Edit tracking data:

________________________________________

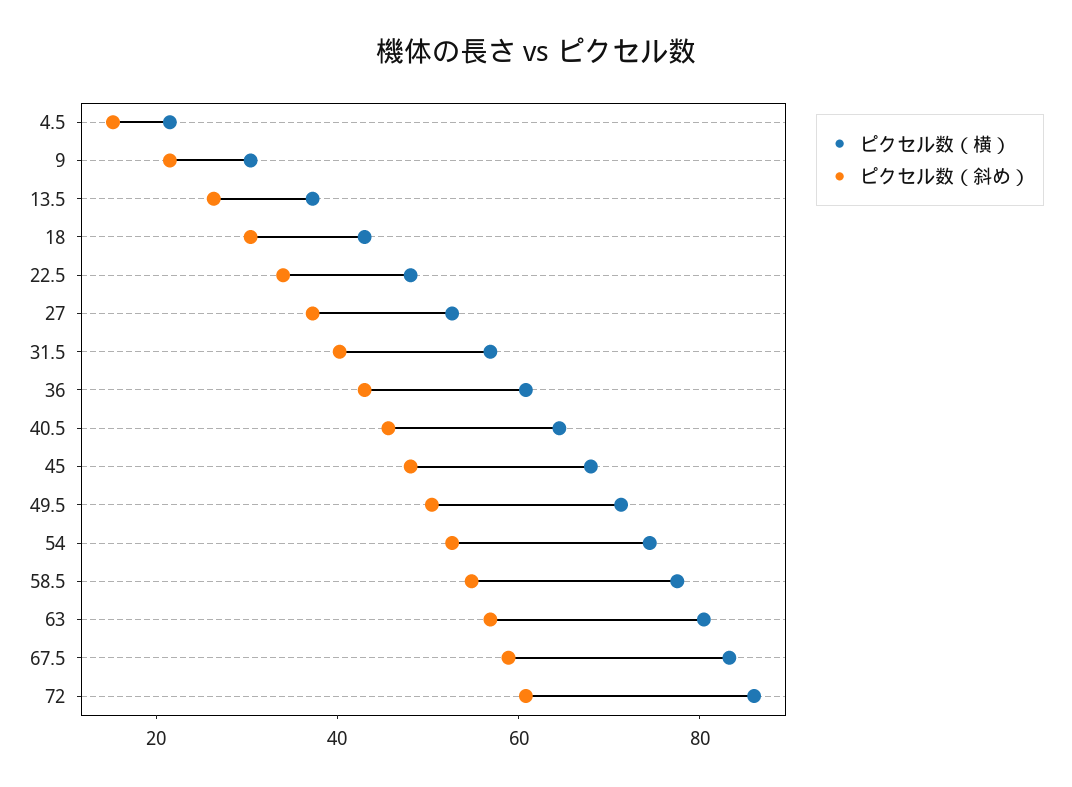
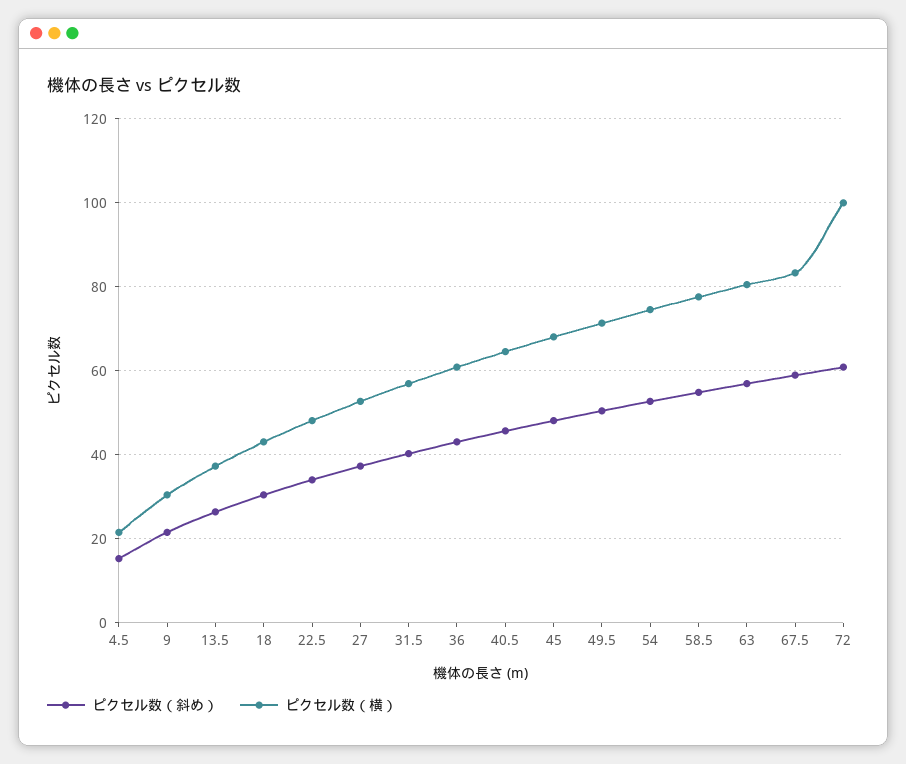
  {
    "ピクセル数（横）": {
      "4.5": 22,
      "9": 30,
      "13.5": 38,
      "18": 44,
      "22.5": 48,
      "27": 52,
      "31.5": 56,
      "36": 60,
      "40.5": 64,
      "45": 68,
      "49.5": 72,
      "54": 74,
      "58.5": 78,
      "63": 80,
      "67.5": 84,
-     "72": 85
+     "72": 100
    },
    "ピクセル数（斜め）": {
      "4.5": 16,
      "9": 22,
      "13.5": 26,
      "18": 30,
      "22.5": 34,
      "27": 38,
      "31.5": 40,
      "36": 44,
      "40.5": 46,
      "45": 48,
      "49.5": 50,
      "54": 52,
      "58.5": 54,
      "63": 56,
      "67.5": 58,
      "72": 60
    }
  }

________________________________________

__WORK INSTRUCTIONS__. Output every record above verbatim, excluding images.

__COMPLETED EXERCISE__.
  {
    "ピクセル数（横）": {
      "4.5": 22,
      "9": 30,
      "13.5": 38,
      "18": 44,
      "22.5": 48,
      "27": 52,
      "31.5": 56,
      "36": 60,
      "40.5": 64,
      "45": 68,
      "49.5": 72,
      "54": 74,
      "58.5": 78,
      "63": 80,
      "67.5": 84,
-     "72": 85
+     "72": 100
    },
    "ピクセル数（斜め）": {
      "4.5": 16,
      "9": 22,
      "13.5": 26,
      "18": 30,
      "22.5": 34,
      "27": 38,
      "31.5": 40,
      "36": 44,
      "40.5": 46,
      "45": 48,
      "49.5": 50,
      "54": 52,
      "58.5": 54,
      "63": 56,
      "67.5": 58,
      "72": 60
    }
  }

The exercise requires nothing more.